**The tasks**
a) In two sentences, summarize the passage about Kingo's early love of Danish.
b) Carry on the passage about Kingo's early love of Danish, starting after its final sentence.

**Extract to read**
--- begin ---
It is not unlikely that this near view of the beauty and splendor of his country, the finest that Denmark had to offer, served to awaken in Kingo that ardent love for all things Danish for which he is noticed. While still at Hillerød he, at any rate, commenced a comprehensive study of Danish literature, a most unusual thing for a young student to do at a time when German was the common language of all the upper classes and Danish was despised as the speech of traders and peasants. As neither his school nor the general sentiment of the intellectual classes did anything to encourage interest in native culture, some other influence must have aroused in the young Kingo what one of his early biographers calls “his peculiar inclination for his native tongue and Danish poetry”. A few patriotic and forward looking men, it is true, had risen above the general indifference and sought to inspire a greater interest in the use and cultivation of the Danish language; but this work was still very much in its infancy, and it is not likely that the young Kingo knew much about it.
--- end ---
**Dataset content**
--- begin ---
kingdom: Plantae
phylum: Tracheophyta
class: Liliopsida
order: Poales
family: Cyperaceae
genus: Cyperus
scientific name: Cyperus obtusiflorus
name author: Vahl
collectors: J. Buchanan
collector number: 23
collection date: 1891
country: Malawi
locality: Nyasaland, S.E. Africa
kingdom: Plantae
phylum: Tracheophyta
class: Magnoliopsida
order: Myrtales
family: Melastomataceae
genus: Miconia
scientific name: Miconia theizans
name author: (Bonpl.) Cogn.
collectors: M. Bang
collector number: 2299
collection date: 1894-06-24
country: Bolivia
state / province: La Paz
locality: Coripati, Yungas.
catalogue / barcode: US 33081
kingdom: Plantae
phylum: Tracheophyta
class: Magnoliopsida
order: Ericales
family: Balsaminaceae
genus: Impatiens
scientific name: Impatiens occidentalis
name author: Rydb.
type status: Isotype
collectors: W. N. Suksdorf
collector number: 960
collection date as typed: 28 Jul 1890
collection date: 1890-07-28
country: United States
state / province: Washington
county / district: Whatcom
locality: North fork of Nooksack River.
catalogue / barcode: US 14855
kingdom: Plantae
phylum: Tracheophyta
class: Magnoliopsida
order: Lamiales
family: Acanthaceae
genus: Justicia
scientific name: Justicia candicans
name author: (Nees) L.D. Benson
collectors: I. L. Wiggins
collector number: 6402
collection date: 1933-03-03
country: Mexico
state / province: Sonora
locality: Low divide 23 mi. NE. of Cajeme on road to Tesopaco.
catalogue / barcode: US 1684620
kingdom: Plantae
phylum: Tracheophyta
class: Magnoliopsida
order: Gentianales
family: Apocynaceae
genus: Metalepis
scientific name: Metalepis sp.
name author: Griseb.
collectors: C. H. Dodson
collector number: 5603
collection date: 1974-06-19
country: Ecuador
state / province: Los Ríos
--- end ---
**Answers to each task**
a) The splendor of the Hillerød area may have awakened Kingo's ardent love for all things Danish, and while there he began a comprehensive study of Danish literature, unusual at a time when German was the language of the upper classes and Danish was despised. Since neither his school nor the intellectual classes encouraged interest in native culture, some other influence must have sparked this inclination, because the few patriotic men promoting Danish were still at an early stage and Kingo probably knew little of their work.

b)
He graduated from Hillerød in the spring of 1654, and enrolled at the university of Copenhagen on May 6 of the same year. But a terrific outbreak of the plague forced the university to close on May 30, and Kingo returned to his home. The scourge raged for about eight months, carrying away one third of the city’s population, and it was winter before Kingo returned to the school and enrolled in the department of theology. The rules of the university required each student, at the beginning of his course, to choose a preceptor, a sort of guardian who should direct his charge in his studies and counsel him in his personal life and conduct. For this very important position Kingo wisely chose one of the most distinguished and respected teachers at the university, Prof. Bartholin, a brother of his former rector. Professor Bartholin was not only a learned man, known for his years of travel and study in foreign parts, but he was also a man of rare personal gifts and sincere piety. In his younger days he had spent four years at the castle of Rosenholm where the godly and scholarly nobleman, Holger Rosenkrans, then gathered groups of young nobles about him for study and meditation. Rosenkrans was a close friend of John Arndt, a leader in the early Pietist movement in Germany, to which the young Bartholin under his influence became deeply attached. Nor had this attachment lessened with the years. And Bartholin’s influence upon Kingo was so strong that the latter, when entering upon his own work, lost no time in showing his adherence to the Arndt-Rosenkrans view of Christianity.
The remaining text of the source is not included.